El épico duelo entre Antonelli y Russell
Antonelli, de alguna manera, se abrió paso entre el pelotón y ya luchaba en cabeza con su compañero Russell. Fue un giro extraordinario de los acontecimientos que pareció suceder en un abrir y cerrar de ojos.
Cada vez que Antonelli adelantaba, el rugido de la grada era más fuerte, y cuando tomó el liderato por primera vez en la vuelta 18, la afición local enloqueció. Lo imposible de repente parecía muy posible.
Lo que siguió fue un duelo épico, muy parecido al que protagonizaron los dos pilotos de Mercedes en el Gran Premio de Canadá a principios de este año.
Siempre daba la sensación de que Antonelli tenía ventaja de ritmo y, a medida que se acercaba la bandera a cuadros, el líder del campeonato recortaba rápidamente la distancia con su rival por el título.

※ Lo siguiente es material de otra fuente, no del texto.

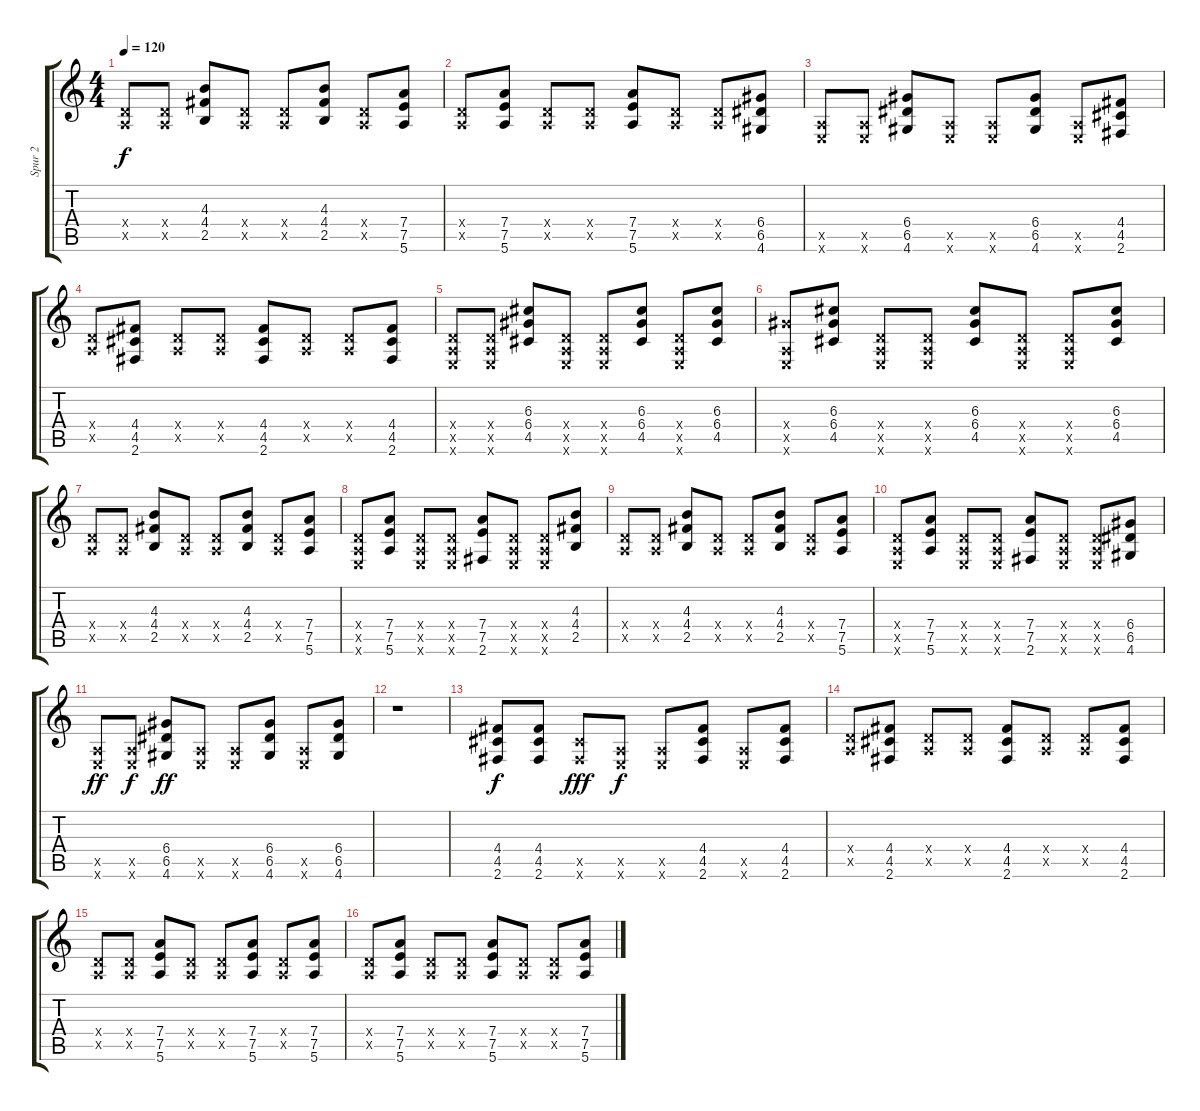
\track ("Spur 2" "Spur 2") {instrument distortionguitar}
\staff {score tabs}
\tuning (E4 B3 G3 D3 A2 E2) {hide}
\ts (4 4)
\tempo 120
\clef g2
\ks c
(0.4{x} 0.5{x}).8{dy f} (0.4{x} 0.5{x}).8 (4.3 4.4 2.5).8 (0.4{x} 0.5{x}).8 (0.4{x} 0.5{x}).8 (4.3 4.4 2.5).8 (0.4{x} 0.5{x}).8 (7.4 7.5 5.6).8 |
(0.4{x} 0.5{x}).8 (7.4 7.5 5.6).8 (0.4{x} 0.5{x}).8 (0.4{x} 0.5{x}).8 (7.4 7.5 5.6).8 (0.4{x} 0.5{x}).8 (0.4{x} 0.5{x}).8 (6.4 6.5 4.6).8 |
(0.5{x} 0.6{x}).8 (0.5{x} 0.6{x}).8 (6.4 6.5 4.6).8 (0.5{x} 0.6{x}).8 (0.5{x} 0.6{x}).8 (6.4 6.5 4.6).8 (0.5{x} 0.6{x}).8 (4.4 4.5 2.6).8 |
(0.4{x} 0.5{x}).8 (4.4 4.5 2.6).8 (0.4{x} 0.5{x}).8 (0.4{x} 0.5{x}).8 (4.4 4.5 2.6).8 (0.4{x} 0.5{x}).8 (0.4{x} 0.5{x}).8 (4.4 4.5 2.6).8 |
(0.4{x} 0.5{x} 0.6{x}).8 (0.4{x} 0.5{x} 0.6{x}).8 (6.3 6.4 4.5).8 (0.4{x} 0.5{x} 0.6{x}).8 (0.4{x} 0.5{x} 0.6{x}).8 (6.3 6.4 4.5).8 (0.4{x} 0.5{x} 0.6{x}).8 (6.3 6.4 4.5).8 |
(6.4{x} 0.5{x} 0.6{x}).8 (6.3 6.4 4.5).8 (0.4{x} 0.5{x} 0.6{x}).8 (0.4{x} 0.5{x} 0.6{x}).8 (6.3 6.4 4.5).8 (0.4{x} 0.5{x} 0.6{x}).8 (0.4{x} 0.5{x} 0.6{x}).8 (6.3 6.4 4.5).8 |
(0.4{x} 0.5{x}).8 (0.4{x} 0.5{x}).8 (4.3 4.4 2.5).8 (0.4{x} 0.5{x}).8 (0.4{x} 0.5{x}).8 (4.3 4.4 2.5).8 (0.4{x} 0.5{x}).8 (7.4 7.5 5.6).8 |
(0.4{x} 0.5{x} 0.6{x}).8 (7.4 7.5 5.6).8 (0.4{x} 0.5{x} 0.6{x}).8 (0.4{x} 0.5{x} 0.6{x}).8 (7.4 7.5 2.6).8 (0.4{x} 0.5{x} 0.6{x}).8 (0.4{x} 0.5{x} 0.6{x}).8 (4.3 4.4 2.5).8 |
(0.4{x} 0.5{x}).8 (0.4{x} 0.5{x}).8 (4.3 4.4 2.5).8 (0.4{x} 0.5{x}).8 (0.4{x} 0.5{x}).8 (4.3 4.4 2.5).8 (0.4{x} 0.5{x}).8 (7.4 7.5 5.6).8 |
(0.4{x} 0.5{x} 0.6{x}).8 (7.4 7.5 5.6).8 (0.4{x} 0.5{x} 0.6{x}).8 (0.4{x} 0.5{x} 0.6{x}).8 (7.4 7.5 2.6).8 (0.4{x} 0.5{x} 0.6{x}).8 (0.4{x} 0.5{x} 0.6{x}).8 (6.4 6.5 4.6).8 |
(0.5{x} 0.6{x}).8{dy ff} (0.5{x} 0.6{x}).8{dy f} (6.4 6.5 4.6).8{dy ff} (0.5{x} 0.6{x}).8 (0.5{x} 0.6{x}).8 (6.4 6.5 4.6).8 (0.5{x} 0.6{x}).8 (6.4 6.5 4.6).8 |
r.1 |
(4.4 4.5 2.6).8{dy f} (4.4 4.5 2.6).8 (4.5{x} 2.6{x}).8{dy fff} (0.5{x} 0.6{x}).8{dy f} (0.5{x} 0.6{x}).8 (4.4 4.5 2.6).8 (0.5{x} 0.6{x}).8 (4.4 4.5 2.6).8 |
(0.4{x} 0.5{x}).8 (4.4 4.5 2.6).8 (0.4{x} 0.5{x}).8 (0.4{x} 0.5{x}).8 (4.4 4.5 2.6).8 (0.4{x} 0.5{x}).8 (0.4{x} 0.5{x}).8 (4.4 4.5 2.6).8 |
(0.4{x} 0.5{x}).8 (0.4{x} 0.5{x}).8 (7.4 7.5 5.6).8 (0.4{x} 0.5{x}).8 (0.4{x} 0.5{x}).8 (7.4 7.5 5.6).8 (0.4{x} 0.5{x}).8 (7.4 7.5 5.6).8 |
(0.4{x} 0.5{x}).8 (7.4 7.5 5.6).8 (0.4{x} 0.5{x}).8 (0.4{x} 0.5{x}).8 (7.4 7.5 5.6).8 (0.4{x} 0.5{x}).8 (0.4{x} 0.5{x}).8 (7.4 7.5 5.6).8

De forma dramática, Antonelli se fue largo en su primer intento de adelantamiento, pero no falló en el segundo, a falta de pocas vueltas para el final de una carrera de infarto. Esta vez, el italiano no iba a dejar que Russell se la devolviera y, con solo 20 años, logró su primer triunfo en casa de la forma más inesperada.
Antonelli vuelve a demostrar su talento especial
Tras todo el drama, los errores, los accidentes y las diferentes estrategias, la historia más relevante fue que, en vez de ver reducida a la mitad su ventaja (como se había especulado), Antonelli terminó el fin de semana ampliando su liderato en el campeonato, contra todo pronóstico.
Y resulta llamativo, en medio de todo el caos que supone un fin de semana de Fórmula 1, que Antonelli se haya mostrado calculador y profesional durante toda la temporada. Una y otra vez, el joven italiano ha demostrado ser uno de los pilotos más maduros y experimentados de la parrilla, persiguiendo victoria tras victoria sin descanso.

Su primer triunfo en Monza es, hasta ahora, el más impresionante en un año en el que ha pasado de ser aprendiz a aspirante a campeón del mundo. ¿Quién lo habría imaginado hace 12 meses, cuando era claramente el piloto novato en su primer Gran Premio de Italia?
Solo puede ir hacia arriba este joven talento especial, que hasta hace unos días seguía siendo adolescente pero pilota como alguien en plena madurez. Y tras una actuación memorable en su carrera de casa, ya tiene una mano en el título, y empieza a parecer cuestión de cuándo, no de si lo conseguirá.